Your instructions:
When a line of the records contains "labels", copy it.

Records shown:
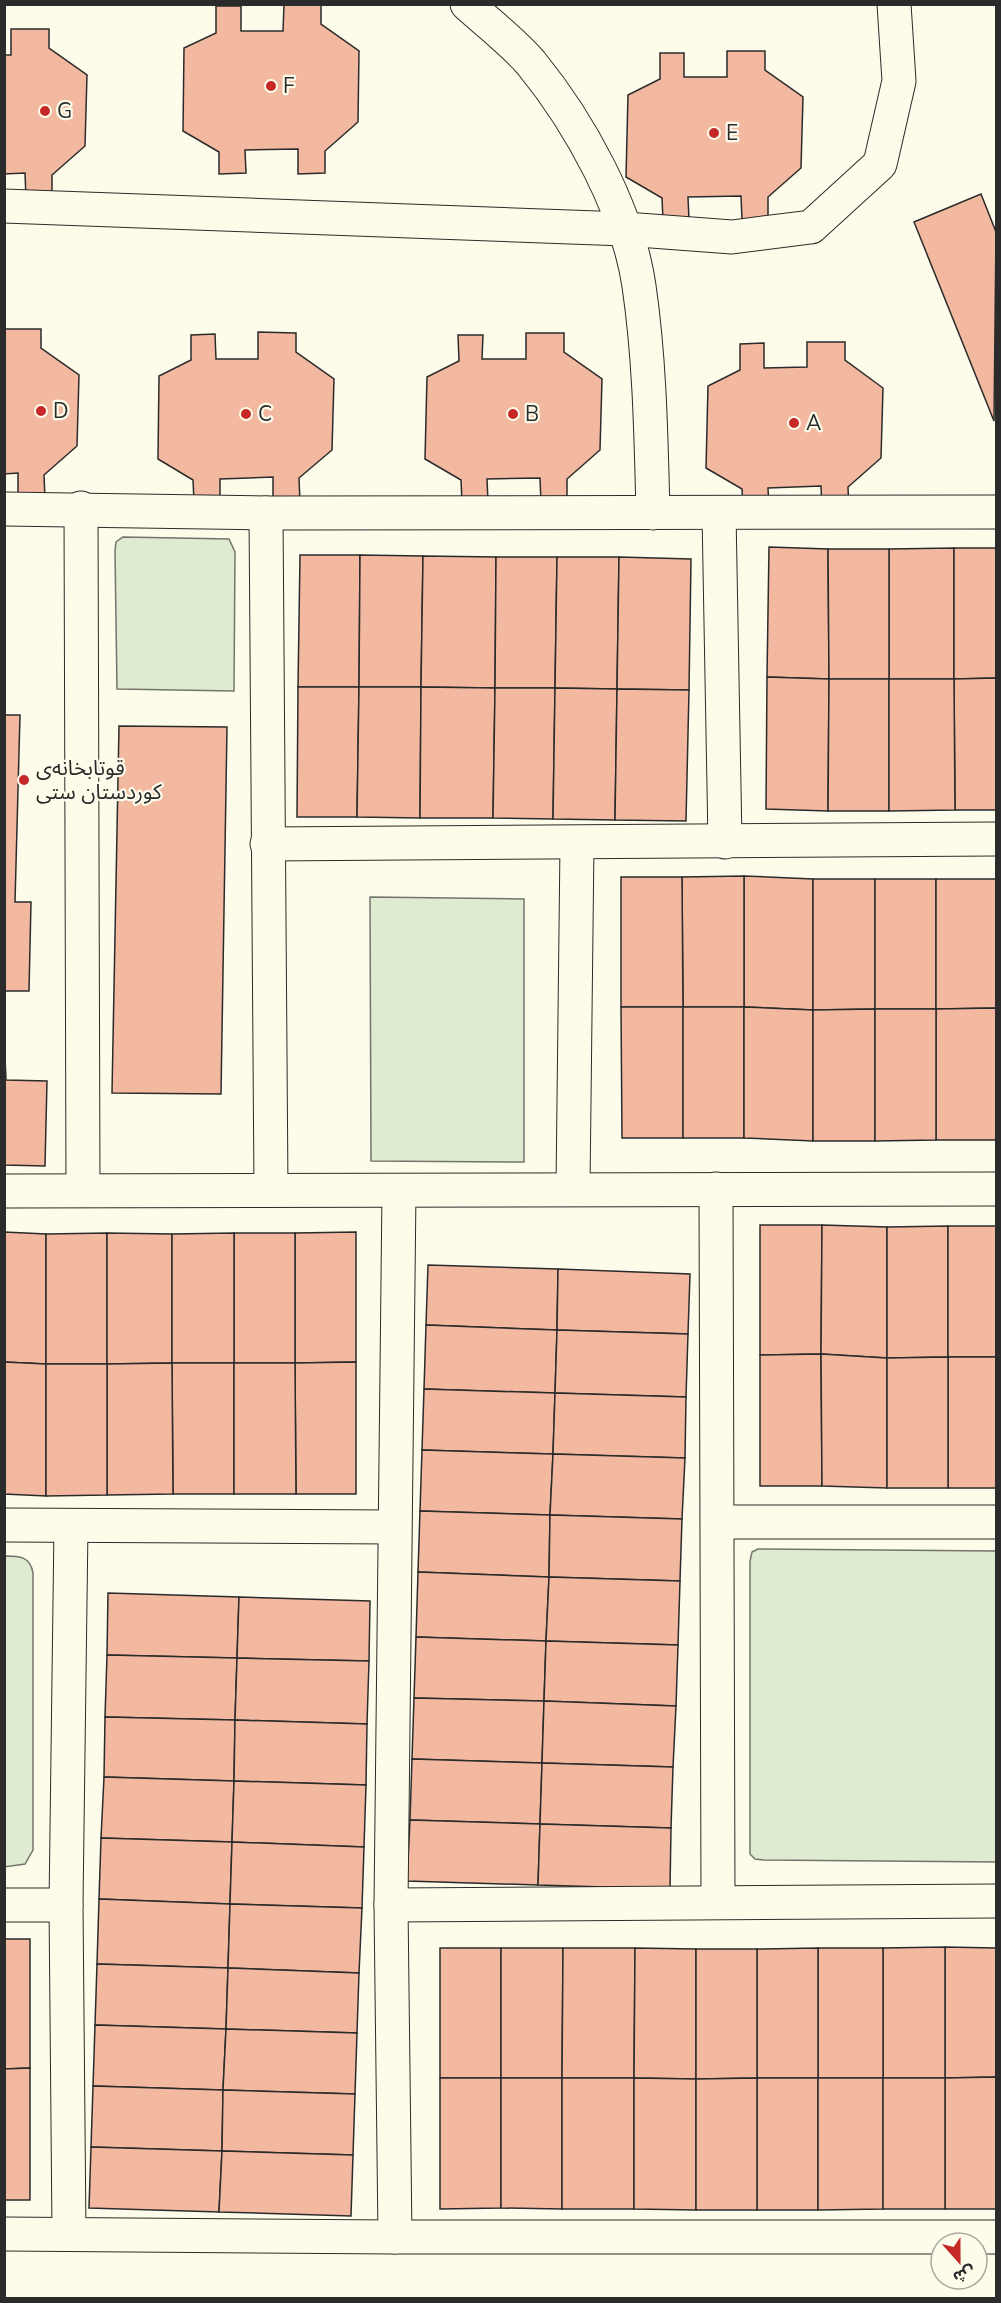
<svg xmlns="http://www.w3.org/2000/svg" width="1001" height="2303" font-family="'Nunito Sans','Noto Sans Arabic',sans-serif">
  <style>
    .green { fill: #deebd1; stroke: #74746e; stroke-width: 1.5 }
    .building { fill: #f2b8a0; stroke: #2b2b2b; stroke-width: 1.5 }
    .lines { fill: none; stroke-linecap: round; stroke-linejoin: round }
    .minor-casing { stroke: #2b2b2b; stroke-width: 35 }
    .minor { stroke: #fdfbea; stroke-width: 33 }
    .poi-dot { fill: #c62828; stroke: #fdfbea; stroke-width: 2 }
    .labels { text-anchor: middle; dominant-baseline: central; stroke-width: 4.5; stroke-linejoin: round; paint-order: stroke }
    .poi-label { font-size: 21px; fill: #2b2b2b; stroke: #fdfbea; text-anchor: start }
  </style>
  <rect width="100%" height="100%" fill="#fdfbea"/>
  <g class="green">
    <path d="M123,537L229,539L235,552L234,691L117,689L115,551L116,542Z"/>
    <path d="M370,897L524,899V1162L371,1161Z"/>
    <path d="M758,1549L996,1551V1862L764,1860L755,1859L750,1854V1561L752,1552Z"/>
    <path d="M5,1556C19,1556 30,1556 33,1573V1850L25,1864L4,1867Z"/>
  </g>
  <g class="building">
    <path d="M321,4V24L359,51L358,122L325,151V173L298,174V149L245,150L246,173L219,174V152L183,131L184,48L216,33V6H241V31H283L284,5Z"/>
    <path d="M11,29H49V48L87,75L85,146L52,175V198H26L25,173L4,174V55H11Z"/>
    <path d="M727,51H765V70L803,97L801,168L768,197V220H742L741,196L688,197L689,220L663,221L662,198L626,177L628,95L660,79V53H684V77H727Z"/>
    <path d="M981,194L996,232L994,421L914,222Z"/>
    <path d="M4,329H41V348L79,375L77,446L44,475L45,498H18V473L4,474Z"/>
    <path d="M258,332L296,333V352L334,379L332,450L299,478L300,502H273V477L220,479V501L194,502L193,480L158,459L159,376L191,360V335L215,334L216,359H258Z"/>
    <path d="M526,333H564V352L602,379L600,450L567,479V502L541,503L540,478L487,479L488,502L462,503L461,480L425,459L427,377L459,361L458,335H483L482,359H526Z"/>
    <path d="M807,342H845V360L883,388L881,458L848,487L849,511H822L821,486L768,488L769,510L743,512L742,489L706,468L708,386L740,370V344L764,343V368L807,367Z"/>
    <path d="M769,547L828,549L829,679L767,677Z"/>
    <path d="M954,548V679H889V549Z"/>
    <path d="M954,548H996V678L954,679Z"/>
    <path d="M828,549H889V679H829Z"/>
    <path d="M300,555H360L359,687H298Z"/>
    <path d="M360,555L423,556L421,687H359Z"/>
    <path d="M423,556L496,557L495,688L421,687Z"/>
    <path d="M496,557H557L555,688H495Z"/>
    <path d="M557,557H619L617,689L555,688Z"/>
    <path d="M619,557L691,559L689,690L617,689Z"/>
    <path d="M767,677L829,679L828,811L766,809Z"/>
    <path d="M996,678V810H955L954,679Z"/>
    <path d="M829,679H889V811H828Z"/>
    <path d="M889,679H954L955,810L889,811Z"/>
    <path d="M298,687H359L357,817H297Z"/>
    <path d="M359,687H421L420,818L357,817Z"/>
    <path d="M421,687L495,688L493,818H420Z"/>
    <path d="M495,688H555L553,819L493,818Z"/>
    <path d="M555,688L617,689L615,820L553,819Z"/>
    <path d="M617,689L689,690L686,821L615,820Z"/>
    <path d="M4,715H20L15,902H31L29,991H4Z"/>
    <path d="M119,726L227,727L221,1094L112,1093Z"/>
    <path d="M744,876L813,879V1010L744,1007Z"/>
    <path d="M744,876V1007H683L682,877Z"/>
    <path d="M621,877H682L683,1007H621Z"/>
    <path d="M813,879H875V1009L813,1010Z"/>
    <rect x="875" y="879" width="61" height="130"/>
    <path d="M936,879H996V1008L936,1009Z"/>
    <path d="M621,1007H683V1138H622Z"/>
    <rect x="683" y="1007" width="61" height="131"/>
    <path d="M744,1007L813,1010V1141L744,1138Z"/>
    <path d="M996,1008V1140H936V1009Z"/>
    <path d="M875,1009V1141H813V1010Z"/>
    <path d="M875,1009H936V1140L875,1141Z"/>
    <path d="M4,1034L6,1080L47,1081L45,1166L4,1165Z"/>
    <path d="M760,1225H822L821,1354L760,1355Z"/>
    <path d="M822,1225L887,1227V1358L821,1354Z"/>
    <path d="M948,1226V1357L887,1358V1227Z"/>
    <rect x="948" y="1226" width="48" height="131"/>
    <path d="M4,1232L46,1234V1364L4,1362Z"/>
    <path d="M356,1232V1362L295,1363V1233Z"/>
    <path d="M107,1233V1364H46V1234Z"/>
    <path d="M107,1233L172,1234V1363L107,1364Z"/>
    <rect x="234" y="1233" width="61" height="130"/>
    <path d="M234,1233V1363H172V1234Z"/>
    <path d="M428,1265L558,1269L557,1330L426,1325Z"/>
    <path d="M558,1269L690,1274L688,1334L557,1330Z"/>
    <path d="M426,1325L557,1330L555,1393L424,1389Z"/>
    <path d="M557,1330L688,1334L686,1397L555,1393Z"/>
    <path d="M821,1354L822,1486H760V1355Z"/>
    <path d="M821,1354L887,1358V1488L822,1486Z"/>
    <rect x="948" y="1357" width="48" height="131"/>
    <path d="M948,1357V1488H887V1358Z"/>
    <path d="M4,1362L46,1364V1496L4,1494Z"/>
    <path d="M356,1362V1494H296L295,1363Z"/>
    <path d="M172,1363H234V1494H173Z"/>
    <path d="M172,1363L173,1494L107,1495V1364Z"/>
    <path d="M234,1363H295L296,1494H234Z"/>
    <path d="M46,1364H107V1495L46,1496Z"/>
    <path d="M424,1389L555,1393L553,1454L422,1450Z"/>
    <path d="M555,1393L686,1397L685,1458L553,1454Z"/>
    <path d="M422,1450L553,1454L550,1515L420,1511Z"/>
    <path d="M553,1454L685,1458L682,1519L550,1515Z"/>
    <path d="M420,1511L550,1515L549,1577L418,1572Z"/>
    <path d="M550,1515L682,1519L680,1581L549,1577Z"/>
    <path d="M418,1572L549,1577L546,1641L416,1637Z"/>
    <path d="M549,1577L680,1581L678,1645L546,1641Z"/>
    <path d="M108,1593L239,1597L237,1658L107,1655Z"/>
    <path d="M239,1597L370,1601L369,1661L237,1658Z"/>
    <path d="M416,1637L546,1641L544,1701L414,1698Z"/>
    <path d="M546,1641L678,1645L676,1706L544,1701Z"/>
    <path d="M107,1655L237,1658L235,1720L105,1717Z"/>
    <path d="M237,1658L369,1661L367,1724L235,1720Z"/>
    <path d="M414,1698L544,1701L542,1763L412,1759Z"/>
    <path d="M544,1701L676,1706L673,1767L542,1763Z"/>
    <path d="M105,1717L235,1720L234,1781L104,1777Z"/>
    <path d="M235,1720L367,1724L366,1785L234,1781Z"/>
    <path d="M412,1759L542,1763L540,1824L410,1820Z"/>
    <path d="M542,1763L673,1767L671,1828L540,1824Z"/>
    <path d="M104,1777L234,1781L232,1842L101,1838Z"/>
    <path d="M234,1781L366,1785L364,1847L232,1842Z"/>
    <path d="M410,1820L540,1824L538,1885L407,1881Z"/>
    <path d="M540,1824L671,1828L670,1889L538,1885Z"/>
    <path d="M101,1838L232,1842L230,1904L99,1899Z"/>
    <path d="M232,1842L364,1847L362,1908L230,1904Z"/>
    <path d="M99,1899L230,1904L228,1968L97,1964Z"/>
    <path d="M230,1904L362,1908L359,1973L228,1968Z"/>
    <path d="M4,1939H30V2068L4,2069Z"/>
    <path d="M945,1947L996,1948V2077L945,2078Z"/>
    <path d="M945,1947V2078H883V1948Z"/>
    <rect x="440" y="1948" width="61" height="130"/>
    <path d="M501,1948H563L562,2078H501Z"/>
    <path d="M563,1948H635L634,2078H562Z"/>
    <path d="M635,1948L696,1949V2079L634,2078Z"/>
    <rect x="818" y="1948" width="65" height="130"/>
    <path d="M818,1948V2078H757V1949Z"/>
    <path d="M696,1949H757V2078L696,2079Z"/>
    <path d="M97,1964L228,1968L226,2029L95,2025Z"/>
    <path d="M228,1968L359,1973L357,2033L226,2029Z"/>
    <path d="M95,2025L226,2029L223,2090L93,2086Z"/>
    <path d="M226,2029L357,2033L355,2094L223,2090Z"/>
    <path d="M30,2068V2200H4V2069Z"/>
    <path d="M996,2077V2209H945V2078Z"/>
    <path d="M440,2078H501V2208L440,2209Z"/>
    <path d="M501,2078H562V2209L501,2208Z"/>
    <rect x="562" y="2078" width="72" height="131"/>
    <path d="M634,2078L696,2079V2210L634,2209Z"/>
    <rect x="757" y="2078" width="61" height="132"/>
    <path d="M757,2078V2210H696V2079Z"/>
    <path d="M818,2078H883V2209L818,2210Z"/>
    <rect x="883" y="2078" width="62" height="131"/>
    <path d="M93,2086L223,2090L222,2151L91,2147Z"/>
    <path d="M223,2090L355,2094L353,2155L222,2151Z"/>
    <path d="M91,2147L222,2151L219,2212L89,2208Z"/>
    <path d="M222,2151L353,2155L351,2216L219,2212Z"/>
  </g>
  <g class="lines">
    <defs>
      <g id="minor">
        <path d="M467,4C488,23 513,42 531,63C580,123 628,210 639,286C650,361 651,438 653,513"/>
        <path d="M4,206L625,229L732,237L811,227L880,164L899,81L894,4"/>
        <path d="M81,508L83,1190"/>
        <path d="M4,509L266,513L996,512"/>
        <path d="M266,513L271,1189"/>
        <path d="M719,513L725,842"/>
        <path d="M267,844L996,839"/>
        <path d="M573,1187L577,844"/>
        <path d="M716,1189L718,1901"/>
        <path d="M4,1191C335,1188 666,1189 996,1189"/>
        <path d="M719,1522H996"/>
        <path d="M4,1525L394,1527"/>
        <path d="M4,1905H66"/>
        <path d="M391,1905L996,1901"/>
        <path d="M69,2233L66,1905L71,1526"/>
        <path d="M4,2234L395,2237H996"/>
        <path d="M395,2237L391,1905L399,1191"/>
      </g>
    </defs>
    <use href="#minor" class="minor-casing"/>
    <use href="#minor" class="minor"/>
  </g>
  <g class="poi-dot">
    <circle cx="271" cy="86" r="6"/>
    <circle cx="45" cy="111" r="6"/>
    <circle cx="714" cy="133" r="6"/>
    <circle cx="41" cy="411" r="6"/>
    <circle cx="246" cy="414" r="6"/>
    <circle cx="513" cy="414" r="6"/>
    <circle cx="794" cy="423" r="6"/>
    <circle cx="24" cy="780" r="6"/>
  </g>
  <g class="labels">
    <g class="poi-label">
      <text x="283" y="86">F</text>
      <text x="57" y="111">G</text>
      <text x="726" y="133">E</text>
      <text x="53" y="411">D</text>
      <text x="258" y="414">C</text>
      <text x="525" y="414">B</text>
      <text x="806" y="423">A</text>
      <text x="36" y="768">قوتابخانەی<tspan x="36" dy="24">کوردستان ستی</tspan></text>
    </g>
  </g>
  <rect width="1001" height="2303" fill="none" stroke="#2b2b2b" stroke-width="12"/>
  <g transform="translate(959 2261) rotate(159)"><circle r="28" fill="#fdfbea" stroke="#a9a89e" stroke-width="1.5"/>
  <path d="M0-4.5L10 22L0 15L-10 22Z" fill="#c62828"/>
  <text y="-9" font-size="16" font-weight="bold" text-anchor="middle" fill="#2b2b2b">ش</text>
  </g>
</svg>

Completed task:
    .labels { text-anchor: middle; dominant-baseline: central; stroke-width: 4.5; stroke-linejoin: round; paint-order: stroke }
  <g class="labels">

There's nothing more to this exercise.